Lean creativity

By David Wilmot (Leaning Tower of Pisa) [CC-BY-SA-2.0 (http://creativecommons.org/licenses/by-sa/2.0)], via Wikimedia Commons“What the hell is that?” you are probably asking yourself.

Well, it’s the juxtaposition of two topics that I wanted to talk about.  So it may be a new concept, or it may be linkbait. You choose!

I am a big fan of the Lean Launchpad work of Steve Blank, Eric Reis and Alex Osterwalder, but much less a fan of the growing trend to put ‘Lean’ in front of everything in a vain attempt to refresh old ideas. (It’s a scandal. Perhaps we should call it ‘Leangate’.)

For me, one of the big take-aways from Lean Launchpad is the profound difference between the initial stage of a startup and the growth stage. In the initial stage you are searching for a business model, a highly unstructured and uncertain activity. In the second stage you are executing a growth plan, which is a much more structured, predictable and linear process. It’s still quite risky but it looks like the sort of thing larger businesses do and it requires us to do what we are trained to do and often measured on – to execute a plan.

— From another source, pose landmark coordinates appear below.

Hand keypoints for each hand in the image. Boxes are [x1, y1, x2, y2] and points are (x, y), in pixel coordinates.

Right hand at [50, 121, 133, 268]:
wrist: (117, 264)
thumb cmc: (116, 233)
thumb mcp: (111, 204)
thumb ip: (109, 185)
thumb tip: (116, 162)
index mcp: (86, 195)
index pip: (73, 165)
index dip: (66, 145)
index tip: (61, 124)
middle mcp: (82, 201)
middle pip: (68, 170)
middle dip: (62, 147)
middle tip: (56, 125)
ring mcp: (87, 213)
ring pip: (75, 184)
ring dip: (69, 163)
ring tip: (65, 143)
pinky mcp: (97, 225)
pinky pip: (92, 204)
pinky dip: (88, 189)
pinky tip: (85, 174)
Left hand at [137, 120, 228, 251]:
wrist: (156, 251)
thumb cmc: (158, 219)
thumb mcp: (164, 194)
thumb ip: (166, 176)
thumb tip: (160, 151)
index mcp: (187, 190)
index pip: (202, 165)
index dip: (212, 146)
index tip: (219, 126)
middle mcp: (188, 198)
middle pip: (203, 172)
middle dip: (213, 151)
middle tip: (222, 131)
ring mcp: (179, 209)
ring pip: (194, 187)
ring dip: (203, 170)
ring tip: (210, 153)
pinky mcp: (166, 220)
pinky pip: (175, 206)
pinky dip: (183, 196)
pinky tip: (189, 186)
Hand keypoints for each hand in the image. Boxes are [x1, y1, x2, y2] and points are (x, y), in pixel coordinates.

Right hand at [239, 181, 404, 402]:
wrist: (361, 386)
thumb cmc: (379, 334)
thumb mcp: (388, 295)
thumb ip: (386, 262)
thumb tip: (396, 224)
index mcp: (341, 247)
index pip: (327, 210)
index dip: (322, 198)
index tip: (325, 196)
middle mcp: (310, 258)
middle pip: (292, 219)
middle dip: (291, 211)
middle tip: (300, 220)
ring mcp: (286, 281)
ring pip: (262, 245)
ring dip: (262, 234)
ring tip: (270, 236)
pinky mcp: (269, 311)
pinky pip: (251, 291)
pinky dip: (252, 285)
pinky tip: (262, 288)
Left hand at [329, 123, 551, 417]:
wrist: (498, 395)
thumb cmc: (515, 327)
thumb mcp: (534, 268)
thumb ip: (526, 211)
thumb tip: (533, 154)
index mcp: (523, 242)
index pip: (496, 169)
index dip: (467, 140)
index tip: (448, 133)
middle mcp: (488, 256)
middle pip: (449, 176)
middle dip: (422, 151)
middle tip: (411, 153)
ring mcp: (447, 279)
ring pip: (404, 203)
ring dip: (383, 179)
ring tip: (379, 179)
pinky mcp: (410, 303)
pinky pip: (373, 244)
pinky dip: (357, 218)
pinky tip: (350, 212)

However, it is the early stage that causes all the problems. It is quite different to what business is normally about. The measures that are normally applied, as Eric Reis points out in The Lean Startup, just don’t work. It’s discovery. It’s learning. It’s creativity. Not things that are valued or recognised in the every day push-and-shove of business, especially in a large corporate. (I speak from painful personal experience here).

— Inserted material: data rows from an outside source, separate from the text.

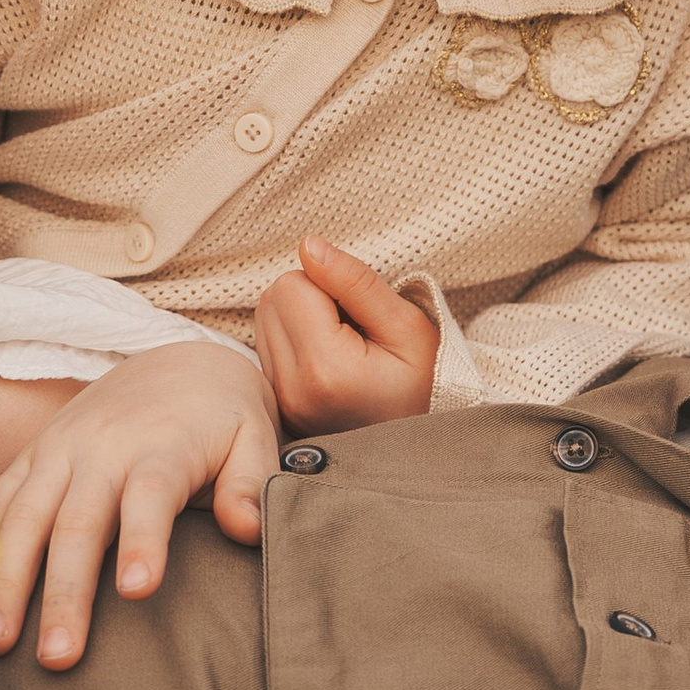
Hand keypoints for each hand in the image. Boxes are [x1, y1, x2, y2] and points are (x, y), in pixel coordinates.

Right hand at [0, 342, 280, 669]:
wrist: (175, 362)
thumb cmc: (220, 420)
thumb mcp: (254, 437)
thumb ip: (251, 484)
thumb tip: (247, 530)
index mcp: (162, 445)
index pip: (150, 495)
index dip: (144, 541)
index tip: (138, 591)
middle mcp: (102, 447)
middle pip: (77, 522)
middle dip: (64, 592)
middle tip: (57, 657)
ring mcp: (59, 450)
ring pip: (23, 517)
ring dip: (4, 582)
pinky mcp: (32, 455)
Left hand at [254, 239, 442, 429]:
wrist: (419, 445)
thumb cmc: (424, 383)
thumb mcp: (407, 326)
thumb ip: (356, 282)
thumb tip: (308, 245)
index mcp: (326, 370)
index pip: (293, 285)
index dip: (330, 284)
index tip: (362, 313)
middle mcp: (293, 390)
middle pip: (273, 299)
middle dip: (310, 296)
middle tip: (353, 326)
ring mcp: (281, 402)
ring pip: (265, 318)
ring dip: (300, 316)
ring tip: (343, 343)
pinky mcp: (276, 404)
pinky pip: (267, 345)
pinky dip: (294, 339)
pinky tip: (330, 358)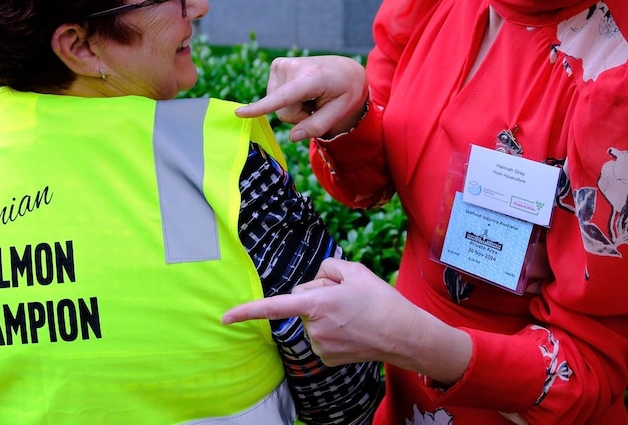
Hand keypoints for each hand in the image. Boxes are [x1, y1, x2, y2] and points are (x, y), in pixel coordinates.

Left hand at [223, 258, 472, 381]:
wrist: (403, 334)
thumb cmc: (379, 300)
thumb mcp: (354, 270)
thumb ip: (326, 269)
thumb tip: (312, 283)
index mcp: (316, 303)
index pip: (273, 307)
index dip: (246, 312)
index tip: (224, 318)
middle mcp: (314, 327)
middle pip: (301, 302)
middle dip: (316, 295)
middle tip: (346, 296)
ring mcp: (319, 345)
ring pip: (311, 319)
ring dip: (326, 313)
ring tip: (353, 312)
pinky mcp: (326, 357)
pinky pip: (319, 335)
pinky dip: (331, 329)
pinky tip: (351, 328)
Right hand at [234, 55, 368, 140]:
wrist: (344, 69)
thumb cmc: (345, 91)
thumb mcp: (340, 112)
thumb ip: (317, 126)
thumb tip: (292, 137)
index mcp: (312, 78)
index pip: (284, 97)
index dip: (261, 107)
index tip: (239, 113)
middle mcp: (293, 66)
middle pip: (284, 111)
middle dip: (299, 116)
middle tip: (316, 105)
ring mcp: (282, 64)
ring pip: (277, 105)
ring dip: (294, 107)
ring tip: (311, 96)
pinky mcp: (276, 65)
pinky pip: (274, 96)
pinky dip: (288, 99)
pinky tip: (302, 90)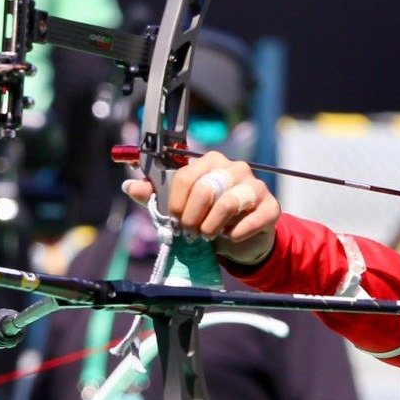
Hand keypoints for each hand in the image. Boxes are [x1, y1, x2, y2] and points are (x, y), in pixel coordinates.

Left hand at [121, 151, 280, 265]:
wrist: (243, 236)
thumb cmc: (210, 216)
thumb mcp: (181, 206)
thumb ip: (156, 196)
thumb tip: (129, 186)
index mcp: (211, 162)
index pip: (186, 176)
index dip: (176, 202)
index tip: (175, 218)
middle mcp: (235, 168)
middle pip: (205, 188)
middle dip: (192, 216)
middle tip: (190, 231)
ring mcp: (255, 186)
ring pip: (227, 203)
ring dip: (211, 226)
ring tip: (207, 235)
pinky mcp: (270, 207)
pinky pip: (250, 220)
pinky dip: (235, 234)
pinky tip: (229, 237)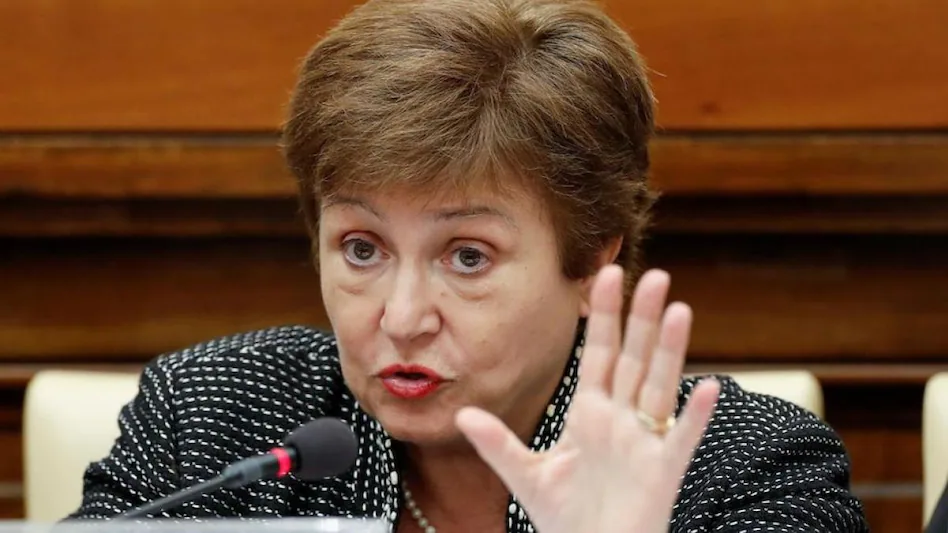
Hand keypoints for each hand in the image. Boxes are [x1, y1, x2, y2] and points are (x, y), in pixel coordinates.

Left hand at [456, 265, 719, 532]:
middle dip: (640, 318)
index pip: (598, 353)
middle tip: (653, 274)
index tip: (604, 274)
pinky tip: (707, 387)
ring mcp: (643, 442)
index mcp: (590, 413)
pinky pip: (681, 438)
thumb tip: (463, 413)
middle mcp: (620, 419)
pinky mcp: (662, 471)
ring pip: (658, 386)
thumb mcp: (526, 475)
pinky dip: (694, 415)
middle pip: (632, 359)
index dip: (603, 316)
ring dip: (668, 350)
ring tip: (677, 309)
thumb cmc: (566, 518)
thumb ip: (497, 443)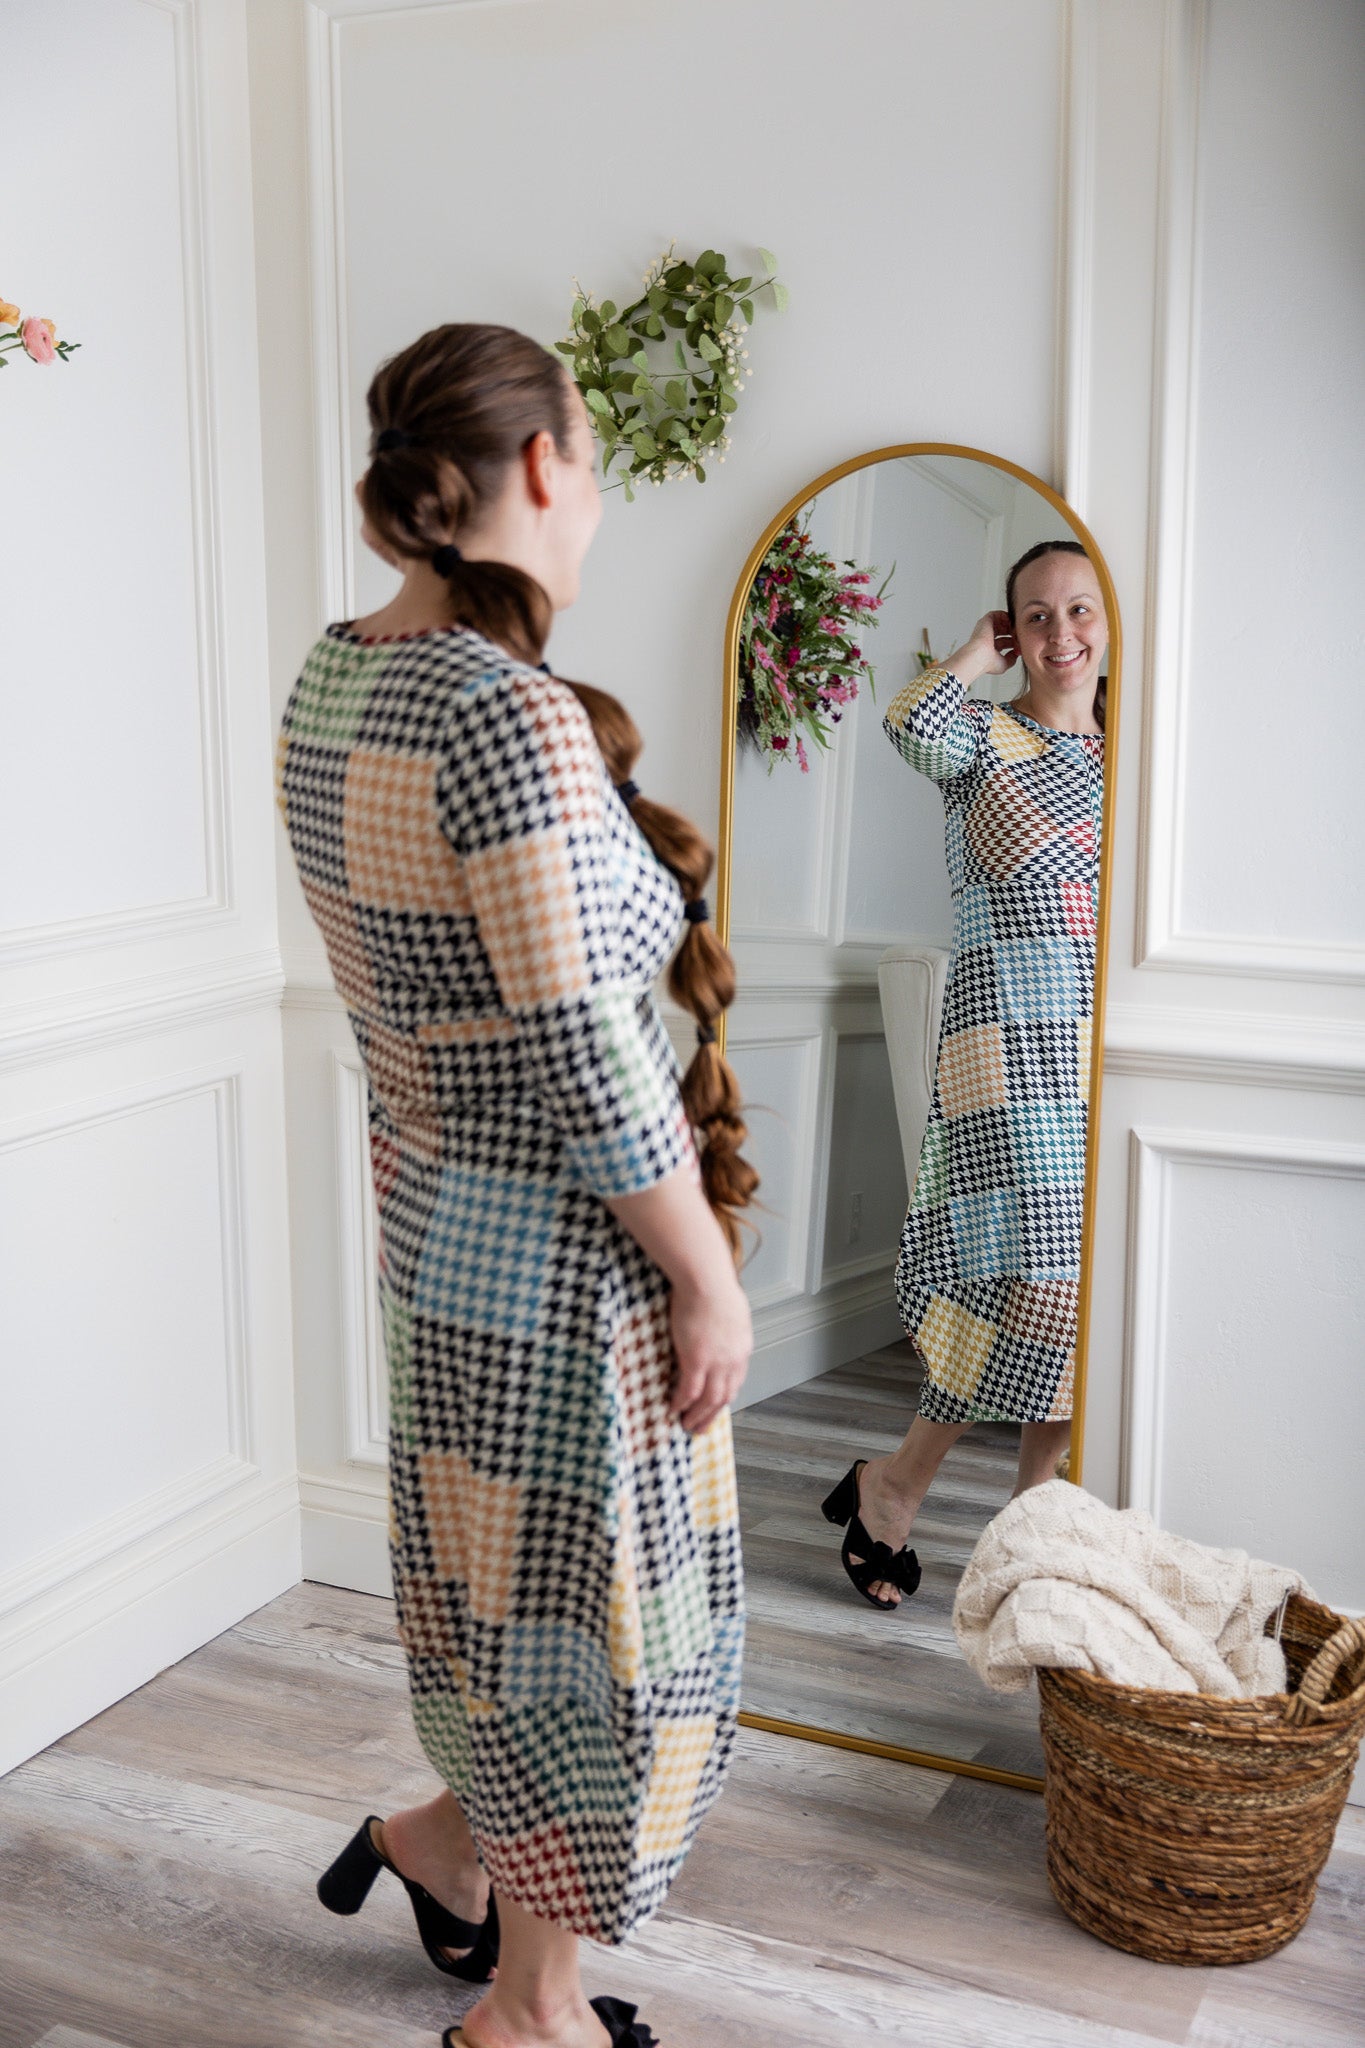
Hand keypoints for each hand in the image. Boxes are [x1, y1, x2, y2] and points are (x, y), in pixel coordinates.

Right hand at [668, 1273, 751, 1433]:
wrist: (706, 1281)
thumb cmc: (715, 1287)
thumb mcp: (732, 1311)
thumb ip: (729, 1328)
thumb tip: (723, 1329)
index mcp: (742, 1349)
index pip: (736, 1381)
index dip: (724, 1397)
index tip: (716, 1407)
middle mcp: (733, 1360)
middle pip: (725, 1396)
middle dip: (712, 1415)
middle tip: (702, 1428)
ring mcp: (716, 1362)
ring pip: (709, 1399)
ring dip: (698, 1415)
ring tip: (687, 1425)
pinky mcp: (696, 1359)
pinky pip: (689, 1390)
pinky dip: (682, 1403)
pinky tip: (674, 1409)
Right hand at [960, 609, 1017, 676]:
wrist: (979, 657)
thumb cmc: (988, 662)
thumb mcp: (1004, 663)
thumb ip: (1012, 658)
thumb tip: (1016, 653)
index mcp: (990, 648)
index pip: (1004, 642)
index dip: (1013, 642)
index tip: (1020, 645)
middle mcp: (987, 638)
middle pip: (1004, 631)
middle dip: (1013, 633)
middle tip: (1020, 636)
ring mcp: (986, 629)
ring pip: (1001, 622)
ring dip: (1010, 625)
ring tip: (1016, 630)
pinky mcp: (985, 621)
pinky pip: (997, 614)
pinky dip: (1005, 616)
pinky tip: (1011, 623)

I refer to these two stages as ‘Search’ and ‘Execution’ and I often highlight the difference to explain why businesses find innovation so difficult. You can’t do Search and Execution at the same time, it’s mentally impossible. You must be aware of what stage you are in, and consciously get into Search mode when you are looking to generate new ideas.

Sometimes, however, when you are in Execution mode you may run into a roadblock that necessitates you returning to Search mode to find a new approach. Being able to move between the two consciously is key to your chance of success.

I recently came across this video of John Cleese speaking about Creativity. (This is the original Brainpickings blog).He defines two states of mind required to be creative, Open and Closed. Here’s what he has to say about them

‘We need to be in the open mode when pondering a problem — but! — once we come up with a solution, we must then switch to the closed mode to implement it. Because once we’ve made a decision, we are efficient only if we go through with it decisively, undistracted by doubts about its correctness.’

‘To be at our most efficient, we need to be able to switch backwards and forward between the two modes. But — here’s the problem — we too often get stuck in the closed mode. Under the pressures which are all too familiar to us, we tend to maintain tunnel vision at times when we really need to step back and contemplate the wider view.’

Sound familiar?

The truth is that starting a business, searching for a viable and scalable business model, is a fundamentally creative act. Whilst Lean brings some scientific structure and rigour to it, it remains an act of art. (BTW, if you think science isn’t creative, you don’t know much about it.)

Cleese makes another important point. Humour is an essential component. As he puts it ““The main evolutionary significance of humor is that it gets us from the closed mode to the open mode quicker than anything else.”

So, when it all goes pear-shaped (and it will, and probably quite often) don’t forget to laugh.